Language of document :

Verzoek om een prejudiciële beslissing ingediend door de High Court of Justice (England & Wales), Queen’s Bench Division (Administrative Court) (Verenigd Koninkrijk) ingediend op 30 mei 2016 – American Express Co. / The Lords Commissioners of Her Majesty’s Treasury

(Zaak C-304/16)

Procestaal: Engels

Verwijzende rechter

High Court of Justice (England & Wales), Queen’s Bench Division (Administrative Court)

Partijen in het hoofdgeding

Verzoekende partij: American Express Co.

Verwerende partij: The Lords Commissioners of Her Majesty’s Treasury, Diners Club International Limited, MasterCard Europe S.A.

Prejudiciële vragen

Is de bepaling in de artikelen 1, lid 5, en 2, punt 18, van verordening (EU) 2015/7511 (hierna: „verordening”) dat een driepartijenbetaalkaartschema dat samen met een co-branding partner of via een agent op kaarten gebaseerde betaalinstrumenten uitgeeft als een vierpartijenbetaalkaartschema wordt beschouwd, alleen van toepassing voor zover de co-brandingspartner of de agent optreedt als de „uitgever” in de zin van artikel 2, punt 2, en overweging 29 van de verordening (namelijk ingeval die partner of agent een contractuele relatie onderhoudt met de betaler, op grond waarvan hij zich ertoe verbindt aan de betaler een betaalinstrument te verschaffen om de op kaarten gebaseerde betalingstransacties van de betaler te initiëren en te verwerken?

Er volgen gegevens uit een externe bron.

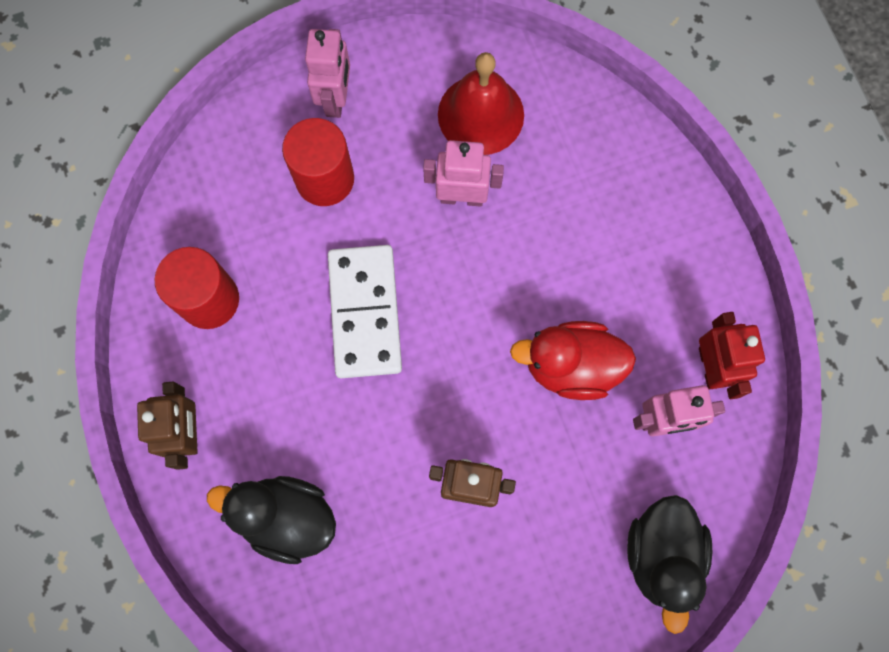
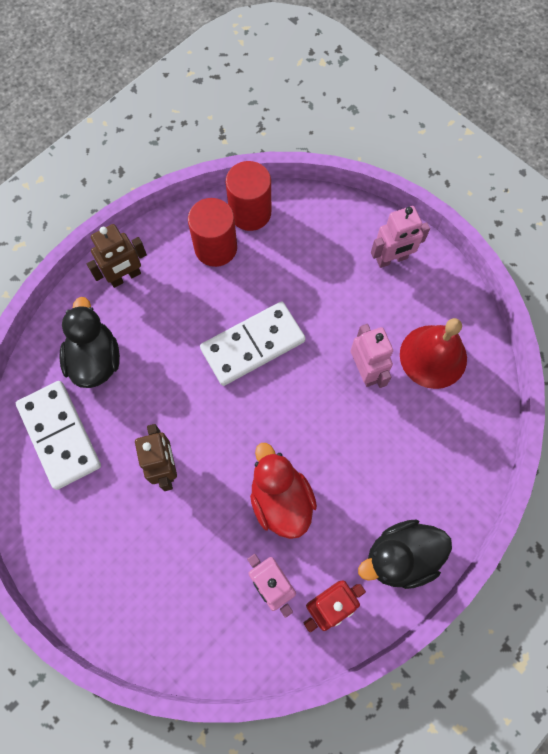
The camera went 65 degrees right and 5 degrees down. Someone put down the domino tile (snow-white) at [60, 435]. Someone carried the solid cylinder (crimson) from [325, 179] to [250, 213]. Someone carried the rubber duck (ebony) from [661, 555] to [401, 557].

Indien het antwoord op de eerste vraag ontkennend luidt, zijn de artikelen 1, lid 5, en 2, punt 18, van de verordening ongeldig voor zover zij bepalen dat dergelijke regelingen als vierpartijenbetaalkaartschema’s worden beschouwd, op grond van

schending van de motiveringsplicht overeenkomstig artikel 296 VWEU;

een kennelijke beoordelingsfout, en/of

schending van het evenredigheidsbeginsel?

____________

1 Verordening (EU) 2015/751 van het Europees Parlement en de Raad van 29 april 2015 betreffende afwikkelingsvergoedingen voor op kaarten gebaseerde betalingstransacties (PB L 123, blz. 1).